Grote boze wereld
Als ik van de gesloten afdeling terugloop naar de werkplaats, zie ik dat de struiken naast het pad bewegen. Op mijn hoede blijf ik staan. “Hallo, wie is daar?” Geritsel en onverstaanbaar gemompel. “Hallo?” Ik hoor een knetterende scheet. Ik aarzel, blijf staan. Even later zie ik weer beweging. Joost duwt met zijn handen de takken voor zich weg en stapt uit de struiken. Hij praat in zichzelf. “Joost! Wat ben jij nou aan het doen?” Ineens lijkt hij zich bewust te zijn van mijn aanwezigheid. “Eh ja, ik woon hier nu.” “Op de afdeling bedoel je? Ben je weer opgenomen?” “Nee… nee, hier in de tent.” Joost heeft een tent opgezet tussen de struiken achter de werkplaats. Zijn flat vindt hij te benauwend, de sfeer te verstikkend, de buren doodeng. Dus heeft hij een tentje in de tuin van de kliniek opgezet. Dichtbij de zorg.

**OPDRACHT:**
Herhaal letterlijk het gedeelte van de tekst over Joost, van "Grote boze wereld" tot en met "Dichtbij de zorg.".

(Items uit de collectie)

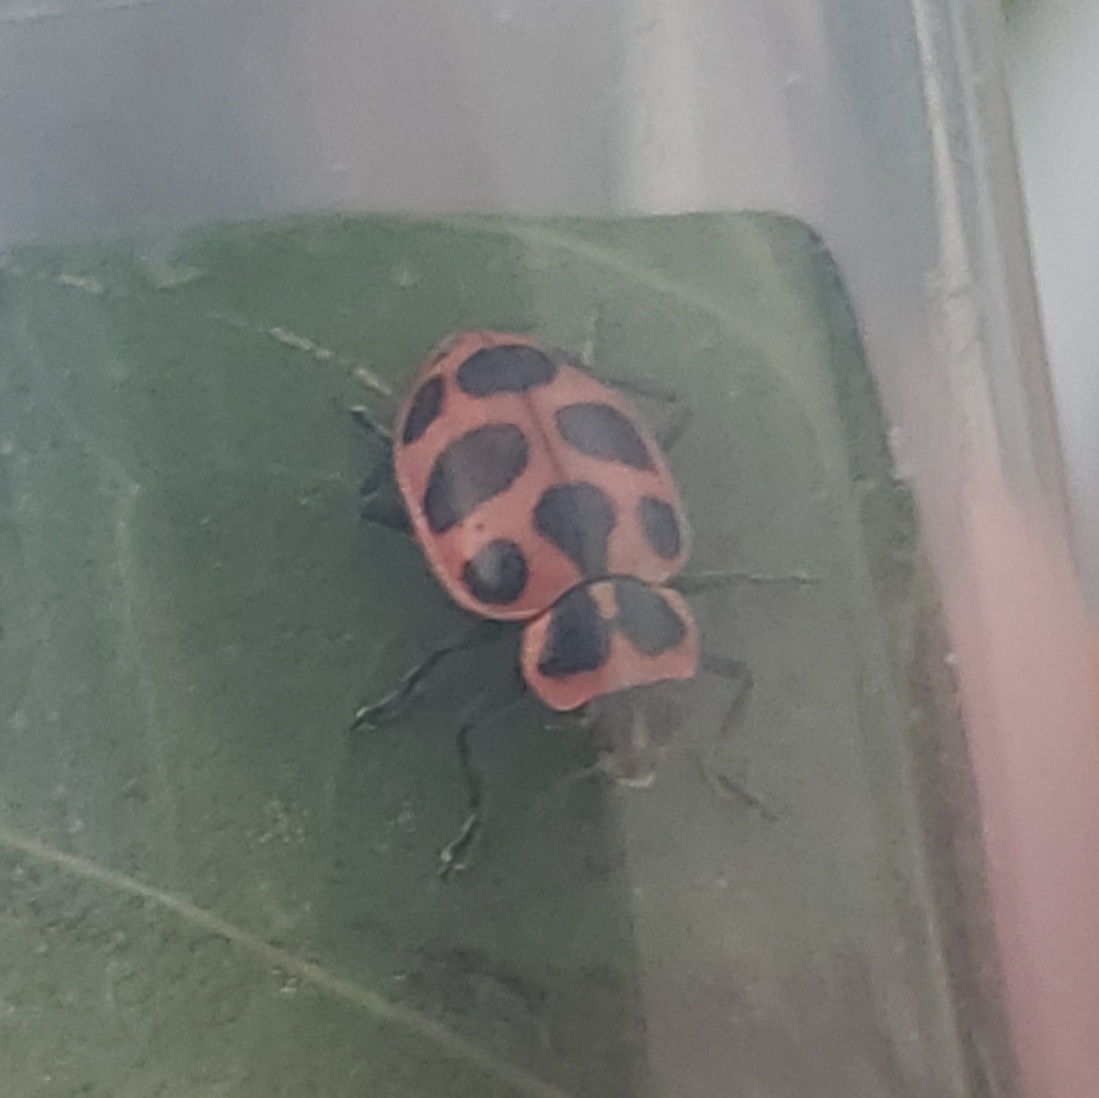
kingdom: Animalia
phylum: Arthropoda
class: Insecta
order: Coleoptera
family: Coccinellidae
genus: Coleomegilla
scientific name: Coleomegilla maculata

**UITWERKING:**
Grote boze wereld
Als ik van de gesloten afdeling terugloop naar de werkplaats, zie ik dat de struiken naast het pad bewegen. Op mijn hoede blijf ik staan. “Hallo, wie is daar?” Geritsel en onverstaanbaar gemompel. “Hallo?” Ik hoor een knetterende scheet. Ik aarzel, blijf staan. Even later zie ik weer beweging. Joost duwt met zijn handen de takken voor zich weg en stapt uit de struiken. Hij praat in zichzelf. “Joost! Wat ben jij nou aan het doen?” Ineens lijkt hij zich bewust te zijn van mijn aanwezigheid. “Eh ja, ik woon hier nu.” “Op de afdeling bedoel je? Ben je weer opgenomen?” “Nee… nee, hier in de tent.” Joost heeft een tent opgezet tussen de struiken achter de werkplaats. Zijn flat vindt hij te benauwend, de sfeer te verstikkend, de buren doodeng. Dus heeft hij een tentje in de tuin van de kliniek opgezet. Dichtbij de zorg.